Lisbon welcomed the world's top players in 2000 and Sydney did the same in 2001 in another one-year stint.
"It's like a circus," said Federer, who will this week tie Ivan Lendl's record of 12 successive appearances at the season-ending event.
"You come, the tent is there but it's temporary and you move it away again. So here the roots are down, it's successful and that's why if the business makes sense, if the numbers make sense, if the excitement of everybody involved makes sense, I think we should keep it here.
"Other options would have to be considered but it would have to be a great other option."
Richard Davies, the CEO of ATP Properties before leaving his post at the end of 2010, said London was "twice as successful" in monetary value for the ruling body than other host cities.
Unlike when the season finale was showcased in Shanghai as the Masters Cup, the World Tour Finals are operated as a joint venture between the ATP and London's O2 venue owner AEG. All operating costs and revenues feed into the joint venture.
The Shanghai promoters paid the ATP for the right to run the tournament, and the purchasing fee -- believed to work out to about $10 million per year -- was all the latter received from the event.
"If there's no tennis fatigue at the O2 and it's still selling out, I think you have to ask yourself, 'What's the upside to move it elsewhere?' " said Davies. "At the ATP Tour, it's not their responsibility to be evangelistic about tennis.
"London is a great city and that helps corporately. You'd have to take a long, hard look to say, 'We're going to move it.' It's very profitable and to get a tennis-loving nation behind it in any other country at that time of the year will be a gamble."
The success of the tournament has had a knock-on effect on sponsorship, according to both Davies and Silva.
Some companies get involved with the World Tour Finals and then decide to increase their affiliation with the tour throughout the year.
More than one million fans have walked through the turnstiles in the four editions, helped by a capacity of 17,800 that makes the O2 arena the second-largest regularly used tennis venue behind New York's Arthur Ashe Stadium.
Operating two sessions -- day and evening -- pads the coffers. Tickets to watch a single round-robin match range from £10-62 ($16-98), while seats for the final are £30-105 ($48-167).
"People want to be part of the event," said Silva. "They see how successful it is.
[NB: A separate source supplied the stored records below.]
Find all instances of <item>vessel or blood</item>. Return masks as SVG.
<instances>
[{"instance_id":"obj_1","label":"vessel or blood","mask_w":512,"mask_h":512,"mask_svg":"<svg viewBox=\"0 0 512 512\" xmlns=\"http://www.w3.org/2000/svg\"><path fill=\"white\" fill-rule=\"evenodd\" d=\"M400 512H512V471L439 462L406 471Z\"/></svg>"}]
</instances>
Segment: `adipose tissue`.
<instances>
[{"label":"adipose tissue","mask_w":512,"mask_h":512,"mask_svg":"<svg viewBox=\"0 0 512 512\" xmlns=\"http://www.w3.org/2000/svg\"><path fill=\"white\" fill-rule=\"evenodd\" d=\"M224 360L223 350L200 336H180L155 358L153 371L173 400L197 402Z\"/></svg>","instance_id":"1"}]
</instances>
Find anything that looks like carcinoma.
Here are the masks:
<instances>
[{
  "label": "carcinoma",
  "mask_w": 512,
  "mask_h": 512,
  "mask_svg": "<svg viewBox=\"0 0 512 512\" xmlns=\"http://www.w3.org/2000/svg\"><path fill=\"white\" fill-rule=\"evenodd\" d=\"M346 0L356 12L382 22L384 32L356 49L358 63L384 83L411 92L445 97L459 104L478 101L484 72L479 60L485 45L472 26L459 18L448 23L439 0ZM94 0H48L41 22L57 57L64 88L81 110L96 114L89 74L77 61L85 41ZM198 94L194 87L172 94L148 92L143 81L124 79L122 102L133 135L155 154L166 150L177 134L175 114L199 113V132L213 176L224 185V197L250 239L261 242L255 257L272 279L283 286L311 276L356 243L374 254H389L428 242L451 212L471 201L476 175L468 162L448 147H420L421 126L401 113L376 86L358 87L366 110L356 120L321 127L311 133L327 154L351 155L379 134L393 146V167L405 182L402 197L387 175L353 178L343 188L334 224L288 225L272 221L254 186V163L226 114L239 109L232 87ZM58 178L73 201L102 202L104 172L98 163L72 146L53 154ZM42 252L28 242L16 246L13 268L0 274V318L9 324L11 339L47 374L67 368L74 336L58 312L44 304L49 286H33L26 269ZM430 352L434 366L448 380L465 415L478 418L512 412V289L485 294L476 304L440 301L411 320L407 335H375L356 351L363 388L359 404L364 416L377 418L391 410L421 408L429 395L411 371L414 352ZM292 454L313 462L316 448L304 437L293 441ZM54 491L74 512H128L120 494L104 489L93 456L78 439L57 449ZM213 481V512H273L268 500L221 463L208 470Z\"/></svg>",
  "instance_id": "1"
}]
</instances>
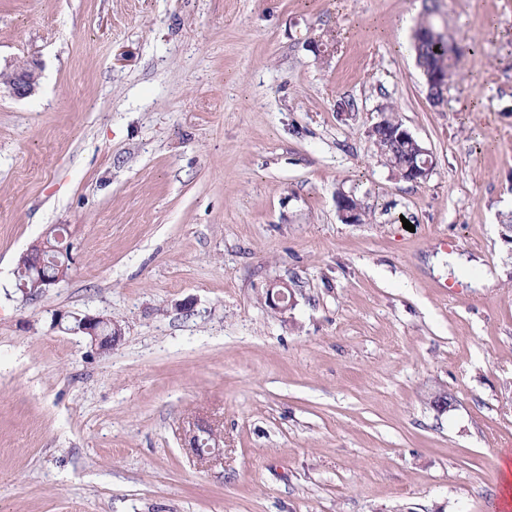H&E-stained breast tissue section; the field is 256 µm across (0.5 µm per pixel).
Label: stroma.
Masks as SVG:
<instances>
[{"mask_svg":"<svg viewBox=\"0 0 512 512\" xmlns=\"http://www.w3.org/2000/svg\"><path fill=\"white\" fill-rule=\"evenodd\" d=\"M427 11L462 51L438 104ZM27 62L37 92L0 94V512H492L512 0H0V73ZM387 105L424 182L367 134ZM56 225L77 261L23 296L16 262ZM61 313L124 337L98 353Z\"/></svg>","mask_w":512,"mask_h":512,"instance_id":"stroma-1","label":"stroma"}]
</instances>
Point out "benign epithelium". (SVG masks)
Returning <instances> with one entry per match:
<instances>
[{"mask_svg":"<svg viewBox=\"0 0 512 512\" xmlns=\"http://www.w3.org/2000/svg\"><path fill=\"white\" fill-rule=\"evenodd\" d=\"M447 40L448 56L458 51L457 44L445 30L431 27L419 28L414 32V40L422 45L434 39ZM429 96L440 101L438 94L447 87L444 72L438 69L423 71ZM40 72L36 65H22L16 67L0 83L7 86L10 93L19 99L28 98L38 89ZM369 135L386 144L394 159V168L397 175L415 183L424 182L432 171L431 155L428 148L415 137L403 124L391 125L386 118H381L372 125ZM336 207L342 221L347 224L360 223L361 209L355 199L346 194L336 197ZM66 227L58 226L50 231L44 238L34 242L18 260L19 268L27 271L29 279L18 283L17 288L26 296H37L50 288L56 287L64 281L71 270L66 250L59 246L65 239ZM269 306L277 311L288 309V293L282 289L267 291ZM58 328L71 334H80L89 340L97 351L108 353L115 348L124 336L122 326L106 314L75 316L73 321L65 320V315L57 317ZM215 439L211 427L203 424L188 436V446L193 448L197 456H204V449L212 448L209 441Z\"/></svg>","mask_w":512,"mask_h":512,"instance_id":"7a95c632","label":"benign epithelium"}]
</instances>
They see the tour operates in a very successful way throughout the year and end up becoming global partners."
Come the conclusion of 2015, London's term will hit seven consecutive seasons, a run only bettered by New York, which had an unbroken spell from 1977-1989.
With tennis a younger sport in China, crowds for opening matches disappointed, the time zone presented problems for broadcasters and viewers in Europe -- tennis' biggest market -- while players faced the long trip to Asia following the European indoor swing.
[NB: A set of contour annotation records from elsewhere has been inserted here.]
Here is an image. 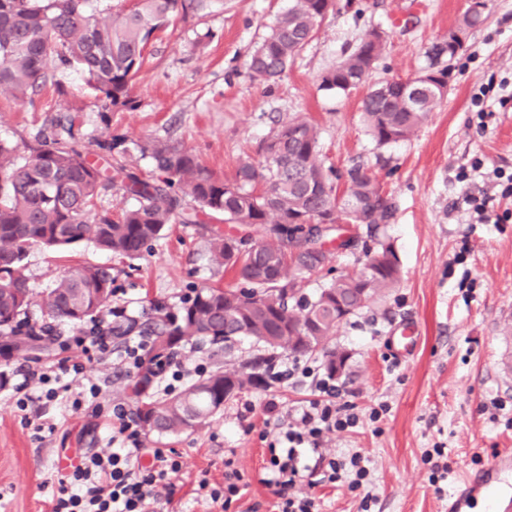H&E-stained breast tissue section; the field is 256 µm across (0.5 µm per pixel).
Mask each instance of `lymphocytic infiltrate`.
<instances>
[{"label":"lymphocytic infiltrate","instance_id":"1","mask_svg":"<svg viewBox=\"0 0 512 512\" xmlns=\"http://www.w3.org/2000/svg\"><path fill=\"white\" fill-rule=\"evenodd\" d=\"M133 321L125 306H112L91 328L78 330L64 341V348H76L82 361L64 359L45 367L19 369V380L13 385L19 395L18 406H25V396L34 387L47 401L57 400L60 393L70 391L73 383L85 378L88 363L113 354L128 374L144 375L147 389L174 391L189 371L176 359L145 369L152 337L129 333L122 339L120 353H113V329ZM315 387L317 396L293 410L287 428L278 432L275 447L268 450L267 483L276 489L277 512H319L315 498L291 492L309 455H317L324 463V476L329 482L347 481L350 490L362 488L369 476L361 454L339 457L326 452L328 436L356 428L359 416L337 404L339 392L328 380H317ZM109 426L111 449L78 457L60 475L53 512H156L158 504L172 502L179 493L176 479L183 462L178 453L169 448L146 447L139 420L124 404H113ZM224 467L223 483L211 482L204 473L198 476L193 489L196 502L225 506L241 497L244 486L240 471L230 459Z\"/></svg>","mask_w":512,"mask_h":512}]
</instances>
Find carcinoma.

London lacks those issues, though players have complained about Britain's tax laws -- which restrict the number of days they can be in the country before being rated on their overall income.
The O2 is "one of the best venues ever" according to veteran doubles specialist Leander Paes, this week teaming up with Radek Stepanek.
"Playing in there, the acoustics are phenomenal," Paes, who turned pro in 1991, told CNN. "The crispness of it makes the quality of tennis so high."
Pondering the achievement of the event in London, Davies spared a thought for former ATP head Etienne de Villiers.
De Villiers was criticized for implementing a round-robin format at smaller tournaments, and the ATP was taken to court during his 2005-08 tenure for attempting to strip a German event of Masters status.
But De Villiers spearheaded the shift to London from Shanghai in 2009.
"People have short memories," said Davies. "It was a very bold move. The O2 wasn't an established venue and it had a slight miasma about it.
"To back ourselves and say we know we can build an event here, find sponsors and fill it with an audience really that has just had Wimbledon, outdoors ... we're going to take that tennis-loving public and tell them to watch tennis indoors -- it was a big decision."